Document section ::
The use of motion primitives [17] and stochastic search methods such as RRT and RRT* [12, 13] and probabilistic methods such as PRMs [2, 4] and POMDPs have resulted in algorithms that successfully navigate complex obstacle fields even in higher order configuration space. A major advantage of these methods is that they can employ nonlinear dynamics models thereby enabling physically accurate planning in complex environments without approximation or linearization. However, this advantage comes at a performance price as stochastic methods invariably sample infeasible trajectories. Conversely, optimization based methods [10] employ effective initial guesses and numerical or analytical optimization techniques to rapidly converge on optimal paths. However due to the reliance on the accuracy of the initial guess, these methods are susceptible to failure or suboptimal performance depending on the quality of this guess. The quality, optimality and methodology of the plans notwithstanding, their open loop performance in real robots is inevitably impaired by the existence of imperfections or extraneous inputs that may not have been included in the dynamics model. Therefore for real-life applications, some form of closed loop control is desired.

In contrast to simulation-in-the-loop or model-predictive control, traditional feedback systems use static and/or dynamic feedback of the state to determine the controls for the next time steps. To aid stability analysis, traditional approaches also typically model the system with simplified, analytically treatable, vehicle models. Recent developments have resulted in methods allowing the calculation of Lyapunov functions for nonlinear systems [11] and defining graphs of Lyapunov-stable regions around states as in the case of LQR-Trees [20]. These methods rely on the linearization of the state transfer function in order to obtain analytically tractable control policies, and the automatic recovery of stability regions. Linearized time-varying systems often entail substantial gain-tuning, which is known to be an arduous and time consuming process, especially due to their non-intuitive nature [6]. In contrast, with simulation-in-the-loop based approaches, we find that it is possible to automatically learn physically meaningful parameters that lead directly to improved system performance – that is, learning to make simulation match reality.

Information given ::
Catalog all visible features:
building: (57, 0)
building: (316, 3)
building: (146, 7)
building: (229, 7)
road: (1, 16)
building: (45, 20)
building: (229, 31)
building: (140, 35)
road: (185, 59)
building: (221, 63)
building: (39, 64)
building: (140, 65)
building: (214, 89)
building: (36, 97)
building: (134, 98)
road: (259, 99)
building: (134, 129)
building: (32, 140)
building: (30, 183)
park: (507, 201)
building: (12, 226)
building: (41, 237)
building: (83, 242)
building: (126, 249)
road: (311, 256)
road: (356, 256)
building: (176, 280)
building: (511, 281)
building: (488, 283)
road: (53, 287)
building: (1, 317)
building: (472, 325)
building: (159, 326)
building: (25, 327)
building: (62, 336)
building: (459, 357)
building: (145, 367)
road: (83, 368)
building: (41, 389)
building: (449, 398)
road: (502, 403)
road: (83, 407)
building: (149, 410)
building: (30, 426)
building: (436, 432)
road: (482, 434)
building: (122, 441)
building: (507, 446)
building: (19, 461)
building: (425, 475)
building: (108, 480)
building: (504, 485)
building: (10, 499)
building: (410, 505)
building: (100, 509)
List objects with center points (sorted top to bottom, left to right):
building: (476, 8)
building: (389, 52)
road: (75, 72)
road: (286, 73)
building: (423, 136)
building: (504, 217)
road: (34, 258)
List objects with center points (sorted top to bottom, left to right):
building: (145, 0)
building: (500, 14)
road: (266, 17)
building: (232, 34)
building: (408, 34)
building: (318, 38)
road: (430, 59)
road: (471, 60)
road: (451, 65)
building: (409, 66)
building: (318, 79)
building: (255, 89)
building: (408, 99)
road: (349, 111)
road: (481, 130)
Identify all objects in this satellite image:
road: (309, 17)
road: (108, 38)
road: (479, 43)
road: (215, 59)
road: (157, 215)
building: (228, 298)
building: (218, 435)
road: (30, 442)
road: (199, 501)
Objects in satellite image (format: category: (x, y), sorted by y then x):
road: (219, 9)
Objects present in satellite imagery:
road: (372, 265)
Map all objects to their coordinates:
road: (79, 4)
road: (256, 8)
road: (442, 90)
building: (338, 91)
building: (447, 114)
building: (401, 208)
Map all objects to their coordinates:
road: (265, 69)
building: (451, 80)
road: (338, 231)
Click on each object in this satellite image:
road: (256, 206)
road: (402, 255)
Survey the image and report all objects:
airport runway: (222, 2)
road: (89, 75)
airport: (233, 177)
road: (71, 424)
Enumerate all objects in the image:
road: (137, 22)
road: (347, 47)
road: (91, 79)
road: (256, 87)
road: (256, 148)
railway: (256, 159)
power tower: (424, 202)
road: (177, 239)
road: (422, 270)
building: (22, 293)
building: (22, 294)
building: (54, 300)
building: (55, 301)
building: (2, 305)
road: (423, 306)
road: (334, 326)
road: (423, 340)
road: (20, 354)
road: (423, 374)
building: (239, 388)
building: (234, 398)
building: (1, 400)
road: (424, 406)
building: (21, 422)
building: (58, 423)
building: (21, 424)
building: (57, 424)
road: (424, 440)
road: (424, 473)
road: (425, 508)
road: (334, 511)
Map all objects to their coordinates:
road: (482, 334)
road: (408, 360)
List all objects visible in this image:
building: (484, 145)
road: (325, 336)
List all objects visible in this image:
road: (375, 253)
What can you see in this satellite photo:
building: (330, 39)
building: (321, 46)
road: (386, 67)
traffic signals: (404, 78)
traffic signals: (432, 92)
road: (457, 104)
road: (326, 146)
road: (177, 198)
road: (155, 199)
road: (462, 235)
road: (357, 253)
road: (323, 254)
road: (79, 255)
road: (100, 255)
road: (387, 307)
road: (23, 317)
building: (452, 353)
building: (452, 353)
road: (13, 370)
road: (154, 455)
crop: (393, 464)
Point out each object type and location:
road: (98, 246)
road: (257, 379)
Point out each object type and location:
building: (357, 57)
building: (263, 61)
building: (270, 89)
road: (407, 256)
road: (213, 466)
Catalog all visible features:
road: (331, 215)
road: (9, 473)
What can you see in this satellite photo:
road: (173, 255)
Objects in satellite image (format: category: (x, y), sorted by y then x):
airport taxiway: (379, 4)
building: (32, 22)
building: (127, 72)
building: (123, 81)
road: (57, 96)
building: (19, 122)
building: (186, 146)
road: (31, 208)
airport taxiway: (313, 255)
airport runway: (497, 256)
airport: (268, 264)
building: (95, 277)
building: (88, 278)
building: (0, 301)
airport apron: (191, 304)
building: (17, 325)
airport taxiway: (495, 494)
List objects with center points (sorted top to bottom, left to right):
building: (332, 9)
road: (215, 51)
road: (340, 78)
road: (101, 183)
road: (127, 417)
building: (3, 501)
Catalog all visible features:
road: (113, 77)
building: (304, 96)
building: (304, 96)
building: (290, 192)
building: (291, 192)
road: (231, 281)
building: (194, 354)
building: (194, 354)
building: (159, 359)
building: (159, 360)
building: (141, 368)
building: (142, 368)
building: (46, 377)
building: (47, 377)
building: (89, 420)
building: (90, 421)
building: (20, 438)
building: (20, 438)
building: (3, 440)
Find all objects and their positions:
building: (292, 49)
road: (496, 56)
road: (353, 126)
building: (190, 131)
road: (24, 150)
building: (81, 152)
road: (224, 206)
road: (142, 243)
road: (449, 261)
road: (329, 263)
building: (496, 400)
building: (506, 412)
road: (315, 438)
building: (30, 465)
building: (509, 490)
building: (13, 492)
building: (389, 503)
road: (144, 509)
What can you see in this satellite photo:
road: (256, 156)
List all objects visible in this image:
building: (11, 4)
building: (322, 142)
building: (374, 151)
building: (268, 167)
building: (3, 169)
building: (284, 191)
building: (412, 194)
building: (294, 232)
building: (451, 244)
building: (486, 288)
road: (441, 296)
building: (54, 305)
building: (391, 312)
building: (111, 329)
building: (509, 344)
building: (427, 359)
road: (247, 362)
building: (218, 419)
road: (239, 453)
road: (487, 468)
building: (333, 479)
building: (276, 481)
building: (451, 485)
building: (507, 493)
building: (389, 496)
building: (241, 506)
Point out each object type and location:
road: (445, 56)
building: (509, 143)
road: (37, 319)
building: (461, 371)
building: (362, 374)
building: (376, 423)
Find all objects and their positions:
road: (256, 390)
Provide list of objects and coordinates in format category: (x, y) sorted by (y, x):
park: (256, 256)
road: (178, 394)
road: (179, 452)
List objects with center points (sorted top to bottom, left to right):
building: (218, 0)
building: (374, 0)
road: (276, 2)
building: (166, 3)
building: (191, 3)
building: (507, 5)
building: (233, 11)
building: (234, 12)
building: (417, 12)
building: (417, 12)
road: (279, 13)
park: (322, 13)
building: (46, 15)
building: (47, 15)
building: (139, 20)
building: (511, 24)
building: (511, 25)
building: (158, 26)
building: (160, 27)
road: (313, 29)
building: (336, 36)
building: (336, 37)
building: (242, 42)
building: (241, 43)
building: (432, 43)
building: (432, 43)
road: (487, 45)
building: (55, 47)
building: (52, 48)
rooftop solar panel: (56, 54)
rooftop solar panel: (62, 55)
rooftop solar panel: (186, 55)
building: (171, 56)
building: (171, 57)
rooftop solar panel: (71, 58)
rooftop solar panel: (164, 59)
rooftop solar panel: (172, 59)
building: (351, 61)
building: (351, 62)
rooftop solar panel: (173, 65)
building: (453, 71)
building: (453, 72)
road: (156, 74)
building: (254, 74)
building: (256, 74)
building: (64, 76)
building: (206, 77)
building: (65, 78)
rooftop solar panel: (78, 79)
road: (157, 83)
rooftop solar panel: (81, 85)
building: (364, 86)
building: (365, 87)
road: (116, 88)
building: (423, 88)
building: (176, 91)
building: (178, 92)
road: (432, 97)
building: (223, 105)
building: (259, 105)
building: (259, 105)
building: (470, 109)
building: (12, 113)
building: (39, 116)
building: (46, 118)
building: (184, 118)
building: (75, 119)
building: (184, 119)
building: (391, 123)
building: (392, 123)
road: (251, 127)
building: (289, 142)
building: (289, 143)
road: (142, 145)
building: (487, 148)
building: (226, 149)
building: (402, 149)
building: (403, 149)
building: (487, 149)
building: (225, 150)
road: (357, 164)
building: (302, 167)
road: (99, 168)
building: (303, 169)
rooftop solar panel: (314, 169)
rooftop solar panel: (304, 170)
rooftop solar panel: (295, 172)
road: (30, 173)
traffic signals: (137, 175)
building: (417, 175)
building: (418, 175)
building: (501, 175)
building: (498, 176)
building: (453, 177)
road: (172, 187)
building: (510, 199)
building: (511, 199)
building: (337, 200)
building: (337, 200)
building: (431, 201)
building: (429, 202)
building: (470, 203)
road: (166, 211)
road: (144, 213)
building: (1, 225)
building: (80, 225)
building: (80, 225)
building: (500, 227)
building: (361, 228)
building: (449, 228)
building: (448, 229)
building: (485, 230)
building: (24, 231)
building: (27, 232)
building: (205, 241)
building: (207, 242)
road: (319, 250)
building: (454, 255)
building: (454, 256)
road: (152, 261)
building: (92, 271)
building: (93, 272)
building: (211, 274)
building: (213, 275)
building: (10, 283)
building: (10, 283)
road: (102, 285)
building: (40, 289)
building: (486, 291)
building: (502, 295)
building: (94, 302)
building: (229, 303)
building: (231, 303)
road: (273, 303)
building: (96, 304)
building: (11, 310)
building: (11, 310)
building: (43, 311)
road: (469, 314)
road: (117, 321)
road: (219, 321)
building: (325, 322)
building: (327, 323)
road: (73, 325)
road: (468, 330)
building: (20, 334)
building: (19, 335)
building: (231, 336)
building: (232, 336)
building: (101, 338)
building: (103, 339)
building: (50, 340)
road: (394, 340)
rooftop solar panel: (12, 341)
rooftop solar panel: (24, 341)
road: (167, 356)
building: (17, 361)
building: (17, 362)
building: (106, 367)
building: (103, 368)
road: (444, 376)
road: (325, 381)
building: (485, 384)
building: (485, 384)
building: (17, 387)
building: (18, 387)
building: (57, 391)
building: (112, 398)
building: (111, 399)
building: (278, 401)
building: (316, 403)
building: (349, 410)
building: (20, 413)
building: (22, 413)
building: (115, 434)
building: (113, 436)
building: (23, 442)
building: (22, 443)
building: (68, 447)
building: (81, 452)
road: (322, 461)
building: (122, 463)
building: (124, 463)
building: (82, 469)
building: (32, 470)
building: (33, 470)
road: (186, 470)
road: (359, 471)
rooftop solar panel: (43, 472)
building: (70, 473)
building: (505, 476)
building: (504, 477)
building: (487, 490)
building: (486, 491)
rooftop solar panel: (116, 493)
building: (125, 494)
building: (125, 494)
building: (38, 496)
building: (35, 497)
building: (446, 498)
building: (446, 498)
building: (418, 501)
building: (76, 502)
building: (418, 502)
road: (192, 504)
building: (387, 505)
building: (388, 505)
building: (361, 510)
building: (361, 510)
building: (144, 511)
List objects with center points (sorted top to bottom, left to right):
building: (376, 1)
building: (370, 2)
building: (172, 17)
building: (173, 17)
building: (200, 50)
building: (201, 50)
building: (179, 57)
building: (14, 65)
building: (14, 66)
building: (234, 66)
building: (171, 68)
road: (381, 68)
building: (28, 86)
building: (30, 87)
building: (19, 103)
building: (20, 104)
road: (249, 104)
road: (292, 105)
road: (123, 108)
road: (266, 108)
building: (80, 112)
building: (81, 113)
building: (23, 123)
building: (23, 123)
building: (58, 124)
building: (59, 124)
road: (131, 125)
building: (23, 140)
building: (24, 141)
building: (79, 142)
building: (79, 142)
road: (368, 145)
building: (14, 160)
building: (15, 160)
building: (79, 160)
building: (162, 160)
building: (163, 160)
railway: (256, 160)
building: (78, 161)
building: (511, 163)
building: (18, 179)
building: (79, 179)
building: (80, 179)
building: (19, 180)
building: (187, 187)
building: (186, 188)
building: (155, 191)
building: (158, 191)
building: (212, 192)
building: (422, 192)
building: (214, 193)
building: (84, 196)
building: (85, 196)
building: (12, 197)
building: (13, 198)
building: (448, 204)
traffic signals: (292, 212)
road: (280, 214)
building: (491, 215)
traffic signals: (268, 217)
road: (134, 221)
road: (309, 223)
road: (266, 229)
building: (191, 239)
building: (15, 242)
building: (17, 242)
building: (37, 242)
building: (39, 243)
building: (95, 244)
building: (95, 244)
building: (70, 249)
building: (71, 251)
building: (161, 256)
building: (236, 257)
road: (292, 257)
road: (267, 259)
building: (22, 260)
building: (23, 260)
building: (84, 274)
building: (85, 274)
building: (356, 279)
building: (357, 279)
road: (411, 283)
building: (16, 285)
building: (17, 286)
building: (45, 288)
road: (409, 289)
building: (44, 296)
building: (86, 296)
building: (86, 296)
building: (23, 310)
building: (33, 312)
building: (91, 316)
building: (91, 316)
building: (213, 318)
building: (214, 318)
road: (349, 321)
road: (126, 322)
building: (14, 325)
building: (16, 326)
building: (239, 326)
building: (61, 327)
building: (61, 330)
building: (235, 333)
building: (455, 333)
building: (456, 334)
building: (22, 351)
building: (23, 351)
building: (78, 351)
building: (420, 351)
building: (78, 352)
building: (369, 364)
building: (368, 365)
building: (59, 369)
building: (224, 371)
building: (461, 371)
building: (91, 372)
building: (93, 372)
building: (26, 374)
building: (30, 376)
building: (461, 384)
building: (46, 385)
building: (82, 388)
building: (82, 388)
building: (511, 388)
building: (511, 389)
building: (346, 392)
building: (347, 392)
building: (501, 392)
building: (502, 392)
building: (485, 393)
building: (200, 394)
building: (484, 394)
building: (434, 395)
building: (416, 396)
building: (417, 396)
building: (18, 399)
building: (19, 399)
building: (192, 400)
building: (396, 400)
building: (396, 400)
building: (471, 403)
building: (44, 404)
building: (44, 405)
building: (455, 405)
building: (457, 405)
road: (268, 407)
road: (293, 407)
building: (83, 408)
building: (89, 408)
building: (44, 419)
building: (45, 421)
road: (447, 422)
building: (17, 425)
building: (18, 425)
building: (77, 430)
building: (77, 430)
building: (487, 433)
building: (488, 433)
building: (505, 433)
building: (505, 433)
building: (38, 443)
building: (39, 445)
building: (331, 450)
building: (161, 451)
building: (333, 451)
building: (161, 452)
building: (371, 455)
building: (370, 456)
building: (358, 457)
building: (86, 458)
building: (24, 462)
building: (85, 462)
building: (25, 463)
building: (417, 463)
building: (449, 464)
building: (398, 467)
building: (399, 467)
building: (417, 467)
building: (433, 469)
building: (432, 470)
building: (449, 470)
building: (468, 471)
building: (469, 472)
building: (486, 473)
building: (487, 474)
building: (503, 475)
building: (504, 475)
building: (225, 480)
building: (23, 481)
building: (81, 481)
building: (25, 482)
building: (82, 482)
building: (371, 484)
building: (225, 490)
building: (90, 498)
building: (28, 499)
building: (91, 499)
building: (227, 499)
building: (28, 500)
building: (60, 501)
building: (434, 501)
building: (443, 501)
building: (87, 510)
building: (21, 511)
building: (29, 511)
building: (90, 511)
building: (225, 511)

Complete the following ::
A. List the specific methods named in the opening sentence of the motion planning text.
B. Print the entries line for line, beginning at the first line of the entries and stopping after the line that contains "road: (442, 90)".
The entries and the motion planning text come from unrelated sources.

Task results ::
A. motion primitives, RRT, RRT*, PRMs, POMDPs

B.
Catalog all visible features:
building: (57, 0)
building: (316, 3)
building: (146, 7)
building: (229, 7)
road: (1, 16)
building: (45, 20)
building: (229, 31)
building: (140, 35)
road: (185, 59)
building: (221, 63)
building: (39, 64)
building: (140, 65)
building: (214, 89)
building: (36, 97)
building: (134, 98)
road: (259, 99)
building: (134, 129)
building: (32, 140)
building: (30, 183)
park: (507, 201)
building: (12, 226)
building: (41, 237)
building: (83, 242)
building: (126, 249)
road: (311, 256)
road: (356, 256)
building: (176, 280)
building: (511, 281)
building: (488, 283)
road: (53, 287)
building: (1, 317)
building: (472, 325)
building: (159, 326)
building: (25, 327)
building: (62, 336)
building: (459, 357)
building: (145, 367)
road: (83, 368)
building: (41, 389)
building: (449, 398)
road: (502, 403)
road: (83, 407)
building: (149, 410)
building: (30, 426)
building: (436, 432)
road: (482, 434)
building: (122, 441)
building: (507, 446)
building: (19, 461)
building: (425, 475)
building: (108, 480)
building: (504, 485)
building: (10, 499)
building: (410, 505)
building: (100, 509)
List objects with center points (sorted top to bottom, left to right):
building: (476, 8)
building: (389, 52)
road: (75, 72)
road: (286, 73)
building: (423, 136)
building: (504, 217)
road: (34, 258)
List objects with center points (sorted top to bottom, left to right):
building: (145, 0)
building: (500, 14)
road: (266, 17)
building: (232, 34)
building: (408, 34)
building: (318, 38)
road: (430, 59)
road: (471, 60)
road: (451, 65)
building: (409, 66)
building: (318, 79)
building: (255, 89)
building: (408, 99)
road: (349, 111)
road: (481, 130)
Identify all objects in this satellite image:
road: (309, 17)
road: (108, 38)
road: (479, 43)
road: (215, 59)
road: (157, 215)
building: (228, 298)
building: (218, 435)
road: (30, 442)
road: (199, 501)
Objects in satellite image (format: category: (x, y), sorted by y then x):
road: (219, 9)
Objects present in satellite imagery:
road: (372, 265)
Map all objects to their coordinates:
road: (79, 4)
road: (256, 8)
road: (442, 90)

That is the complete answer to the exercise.